On Sunday, August 16, 2020, when we rallied in support of Israel’s democracy at Kirribilli Point in Sydney, two women, who showed solidarity with the Belarusian people, stood next to us. It is no coincidence that we met on that day and at that place. In both of these groups, there is a burning need to point out corruption and shout ‘enough’. Or as the Sydney police put it on that day: ‘It’s [the protest] for a noble cause’.
The people of Belarus have had the same leader (Lukashenko) for 26 years. In the last election, he allegedly won by 80 percent and defeated a candidate named Tikhanovskaya. The Belarusian people feel that the elections have been forged, and they refuse to accept it; They rally in the streets against the ‘last dictator in Europe’. Tykhanovskaya fled to Lithuania for fear of her life. Many protesters in Belarus are suffering from severe police violence. There is a huge woman presence in the Belarusian protests and many wear white shirts while holding flowers in their hands.
The women who stood next to us were also wearing white and held flowers in their hands. They said it was not political and they only express solidarity. Solidarity is great but I wanted to tell them, there is no such thing as a non-political statement.
Margaret Atwood said men are afraid that women will laugh at them, women are afraid that men will kill them. So sometimes it seems to me that supporters of dictatorships are afraid that they will be ridiculed, but supporters of democracy are afraid that they will be murdered. Many Israelis are still afraid to go to the rallies in Balfour [against indicated prime minister]. They do not want to end the night in prison and are afraid they will be beaten as already happened to protesters in Tel Aviv by the ‘Fanatix’ group. They are afraid of Yona Abromashi’s chilling statement. They are afraid to lose their income. They are already accustomed to being called traitors. On one of the signs in Balfour a woman wrote – I was afraid to arrive and so I arrived.
Everything is political, and when something is wrong, it will continue to be wrong even if some people would rather hide it and want others to shut up.
To whom does it make sense that the self-employed sector in Israel cannot work but has not been compensated for nearly 6 months? To whom does it make sense that women in Israel seek permission from men and need to lie in order to terminate a pregnancy? To whom does it make sense that on some public stages women cannot sing or are erased from IKEA signs? No wonder when asked why there are no women in the cabinet the answer of the indicted prime minister was ‘I was too wondering why the traffic light is red’. Who thinks it makes sense that an indicted citizen won’t be able to work in a municipality as a garbage collector or a driver due to the charges, and yet he is the prime minister of Israel.

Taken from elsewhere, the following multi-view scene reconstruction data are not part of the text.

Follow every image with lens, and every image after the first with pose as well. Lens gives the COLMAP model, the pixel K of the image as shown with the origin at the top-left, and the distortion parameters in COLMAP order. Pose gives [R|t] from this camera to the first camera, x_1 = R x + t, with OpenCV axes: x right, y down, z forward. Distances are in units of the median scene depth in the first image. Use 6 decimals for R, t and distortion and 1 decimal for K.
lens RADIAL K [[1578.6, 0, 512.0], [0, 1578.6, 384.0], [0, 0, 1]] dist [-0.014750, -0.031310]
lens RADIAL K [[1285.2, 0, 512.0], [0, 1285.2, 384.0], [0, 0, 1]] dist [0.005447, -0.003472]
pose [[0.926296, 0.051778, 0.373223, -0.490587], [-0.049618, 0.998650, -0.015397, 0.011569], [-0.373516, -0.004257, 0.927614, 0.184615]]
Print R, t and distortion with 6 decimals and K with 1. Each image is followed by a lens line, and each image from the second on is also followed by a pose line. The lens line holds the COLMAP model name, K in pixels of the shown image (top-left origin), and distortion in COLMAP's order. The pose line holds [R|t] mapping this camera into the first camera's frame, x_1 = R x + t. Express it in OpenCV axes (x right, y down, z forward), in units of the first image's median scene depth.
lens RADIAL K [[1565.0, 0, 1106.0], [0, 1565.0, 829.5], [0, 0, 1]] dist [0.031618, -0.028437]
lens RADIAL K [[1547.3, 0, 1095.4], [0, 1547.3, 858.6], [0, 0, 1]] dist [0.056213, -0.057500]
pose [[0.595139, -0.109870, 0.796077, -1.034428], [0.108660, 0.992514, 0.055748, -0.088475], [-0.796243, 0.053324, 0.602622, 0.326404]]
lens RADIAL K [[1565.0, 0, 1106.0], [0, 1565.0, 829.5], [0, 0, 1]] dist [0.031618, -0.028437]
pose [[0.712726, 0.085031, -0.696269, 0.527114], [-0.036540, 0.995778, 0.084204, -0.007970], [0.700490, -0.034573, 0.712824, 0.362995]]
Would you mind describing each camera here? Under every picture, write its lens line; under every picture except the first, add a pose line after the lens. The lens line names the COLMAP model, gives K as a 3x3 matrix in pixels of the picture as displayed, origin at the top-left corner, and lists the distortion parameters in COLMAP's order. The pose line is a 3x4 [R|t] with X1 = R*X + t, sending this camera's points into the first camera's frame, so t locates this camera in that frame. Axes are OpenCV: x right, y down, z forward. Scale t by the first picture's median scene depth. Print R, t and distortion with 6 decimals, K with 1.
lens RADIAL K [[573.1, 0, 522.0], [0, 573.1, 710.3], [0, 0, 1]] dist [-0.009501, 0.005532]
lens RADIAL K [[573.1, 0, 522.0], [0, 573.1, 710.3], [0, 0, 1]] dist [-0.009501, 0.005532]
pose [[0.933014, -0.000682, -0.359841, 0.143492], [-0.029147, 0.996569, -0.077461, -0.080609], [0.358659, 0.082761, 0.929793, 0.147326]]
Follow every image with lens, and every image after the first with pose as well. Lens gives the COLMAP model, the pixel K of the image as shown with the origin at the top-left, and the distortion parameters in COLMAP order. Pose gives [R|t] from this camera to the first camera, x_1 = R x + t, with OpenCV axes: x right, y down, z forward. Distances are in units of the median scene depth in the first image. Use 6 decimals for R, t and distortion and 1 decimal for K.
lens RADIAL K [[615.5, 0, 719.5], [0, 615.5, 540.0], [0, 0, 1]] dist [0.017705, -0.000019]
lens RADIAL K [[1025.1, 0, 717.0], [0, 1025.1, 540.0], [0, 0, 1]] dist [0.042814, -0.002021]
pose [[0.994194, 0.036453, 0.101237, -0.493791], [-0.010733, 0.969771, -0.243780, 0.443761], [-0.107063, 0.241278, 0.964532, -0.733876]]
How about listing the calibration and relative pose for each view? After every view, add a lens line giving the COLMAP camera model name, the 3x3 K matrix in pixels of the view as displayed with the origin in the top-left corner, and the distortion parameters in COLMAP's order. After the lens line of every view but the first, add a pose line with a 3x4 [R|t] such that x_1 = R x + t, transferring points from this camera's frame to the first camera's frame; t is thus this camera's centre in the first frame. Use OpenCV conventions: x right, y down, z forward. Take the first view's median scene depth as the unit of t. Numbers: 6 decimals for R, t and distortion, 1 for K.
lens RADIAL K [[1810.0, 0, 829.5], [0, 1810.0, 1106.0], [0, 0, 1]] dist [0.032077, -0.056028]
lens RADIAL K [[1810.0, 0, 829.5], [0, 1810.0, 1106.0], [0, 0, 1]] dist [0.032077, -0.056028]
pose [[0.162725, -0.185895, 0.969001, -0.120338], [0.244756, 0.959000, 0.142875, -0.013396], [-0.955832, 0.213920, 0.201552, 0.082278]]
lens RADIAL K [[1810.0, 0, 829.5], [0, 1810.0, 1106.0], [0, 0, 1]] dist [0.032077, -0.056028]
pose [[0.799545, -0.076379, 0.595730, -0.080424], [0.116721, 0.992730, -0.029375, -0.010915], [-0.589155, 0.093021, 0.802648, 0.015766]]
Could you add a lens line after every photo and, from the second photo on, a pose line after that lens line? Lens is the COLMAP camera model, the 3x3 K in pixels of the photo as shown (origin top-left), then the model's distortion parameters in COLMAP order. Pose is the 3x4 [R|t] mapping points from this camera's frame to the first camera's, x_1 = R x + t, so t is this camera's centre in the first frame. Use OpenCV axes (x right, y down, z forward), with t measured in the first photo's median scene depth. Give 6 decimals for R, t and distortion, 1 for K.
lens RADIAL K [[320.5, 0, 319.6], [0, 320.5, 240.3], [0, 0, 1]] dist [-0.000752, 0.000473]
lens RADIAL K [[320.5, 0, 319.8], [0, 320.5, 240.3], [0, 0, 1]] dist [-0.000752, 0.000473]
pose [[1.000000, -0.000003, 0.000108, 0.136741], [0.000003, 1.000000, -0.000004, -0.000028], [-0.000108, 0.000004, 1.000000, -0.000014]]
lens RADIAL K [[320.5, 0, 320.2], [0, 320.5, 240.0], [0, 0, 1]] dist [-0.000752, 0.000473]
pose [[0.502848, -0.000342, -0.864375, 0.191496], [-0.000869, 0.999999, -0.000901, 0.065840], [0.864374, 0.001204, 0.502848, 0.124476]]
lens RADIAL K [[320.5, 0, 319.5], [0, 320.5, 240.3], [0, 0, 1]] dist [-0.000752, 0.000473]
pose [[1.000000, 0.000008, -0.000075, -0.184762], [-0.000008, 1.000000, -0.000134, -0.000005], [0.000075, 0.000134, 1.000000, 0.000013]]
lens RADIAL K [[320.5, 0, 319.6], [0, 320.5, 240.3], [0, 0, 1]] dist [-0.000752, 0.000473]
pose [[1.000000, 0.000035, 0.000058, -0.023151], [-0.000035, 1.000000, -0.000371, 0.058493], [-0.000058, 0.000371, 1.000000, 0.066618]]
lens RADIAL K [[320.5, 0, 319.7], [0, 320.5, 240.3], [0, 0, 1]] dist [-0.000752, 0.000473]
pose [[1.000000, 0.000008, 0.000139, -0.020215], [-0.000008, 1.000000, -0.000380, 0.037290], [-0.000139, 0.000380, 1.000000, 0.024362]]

Everything is connected to everything and everything is political. My nephews who live in Israel do not know any other prime minister. The current one has been in almost continuous rule since 1996. Last week he even signed the “Peace for Arms” agreement with UAE on his own and did not even think to inform the defense minister and the foreign minister. If it looks like a dictator, walks like a dictator, and talks like a dictator then it’s a dictator.
To My nephews, to the citizens of Israel, to the citizens of Belarus and to all of us wherever we live I want to say; you deserve a decent government that remembers it is a public servant and doesn’t treat the public as servants. We should stop being afraid to talk about values like peace, equality, compassion. If you are afraid to talk, then it is a sign that you should talk.
I am not holding my horses for Lukashenko’s resignation and so we will most probably see the citizens of Belarus ‘on the bridges’ in Sydney again.
In any case, I will add Victor Tsui’s Belarusian rock song ‘Changes’ to the bridge’s protest playlist. It will be an act of solidarity and a political statement.